Sunday, April 01, 2007

Building a Tag Cloud with Python

I first saw a Tag cloud on CNET News, about two years ago, when I worked at CNET. My initial reaction to it was "Wow! This is soooo cool!". I was curious about how they did it, so not being part of the news team, I had no idea where to look for the code, so I asked around and learned that this was a feed from the data warehouse guys, and that all the News site did was to pop this component into their pages.
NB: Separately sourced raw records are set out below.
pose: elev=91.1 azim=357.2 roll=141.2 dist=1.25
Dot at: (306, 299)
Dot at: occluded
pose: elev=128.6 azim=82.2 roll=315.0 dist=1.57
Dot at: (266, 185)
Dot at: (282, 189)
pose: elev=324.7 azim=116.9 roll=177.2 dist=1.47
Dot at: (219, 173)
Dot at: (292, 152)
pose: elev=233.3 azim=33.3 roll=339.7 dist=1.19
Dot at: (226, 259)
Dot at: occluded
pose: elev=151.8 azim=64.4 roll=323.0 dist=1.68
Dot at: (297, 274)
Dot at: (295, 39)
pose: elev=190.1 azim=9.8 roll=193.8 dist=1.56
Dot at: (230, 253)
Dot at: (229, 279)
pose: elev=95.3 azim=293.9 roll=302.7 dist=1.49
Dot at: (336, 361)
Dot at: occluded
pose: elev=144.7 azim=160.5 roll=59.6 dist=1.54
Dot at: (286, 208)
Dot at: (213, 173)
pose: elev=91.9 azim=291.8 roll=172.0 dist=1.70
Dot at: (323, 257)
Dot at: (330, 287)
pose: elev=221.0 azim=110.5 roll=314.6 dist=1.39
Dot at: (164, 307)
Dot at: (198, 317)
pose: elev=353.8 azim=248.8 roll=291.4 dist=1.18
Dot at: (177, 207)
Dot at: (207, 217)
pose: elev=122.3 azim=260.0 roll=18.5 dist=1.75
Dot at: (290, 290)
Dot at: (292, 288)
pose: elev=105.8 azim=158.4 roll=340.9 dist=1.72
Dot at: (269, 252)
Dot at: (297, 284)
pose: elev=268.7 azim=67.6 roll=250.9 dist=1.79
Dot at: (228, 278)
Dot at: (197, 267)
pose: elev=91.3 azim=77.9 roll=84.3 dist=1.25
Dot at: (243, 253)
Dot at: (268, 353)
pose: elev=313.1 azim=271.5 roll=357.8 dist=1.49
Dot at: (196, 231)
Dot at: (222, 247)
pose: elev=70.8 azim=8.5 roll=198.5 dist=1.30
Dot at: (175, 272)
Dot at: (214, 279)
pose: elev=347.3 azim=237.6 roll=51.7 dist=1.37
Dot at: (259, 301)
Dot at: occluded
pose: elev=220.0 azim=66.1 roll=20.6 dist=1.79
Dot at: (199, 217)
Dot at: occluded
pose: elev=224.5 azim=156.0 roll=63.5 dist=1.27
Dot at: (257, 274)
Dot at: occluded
Not knowing much about the data warehousing team at that point, and not being curious enough to start, I mentally filed this off as a possible "to-do" for the future.

Since then, I have seen Tag Clouds on various web sites, and I have always found them quite useful as a consolidated indicator of the content that the site offers. Apparently they are more ubiquitous than I thought, since Jeffrey Zeldman thinks that Tag Clouds are the new mullets, because they seem to be everywhere. More recently, however, some of us got to talking about link clouds in general, so I thought I'll revisit this subject.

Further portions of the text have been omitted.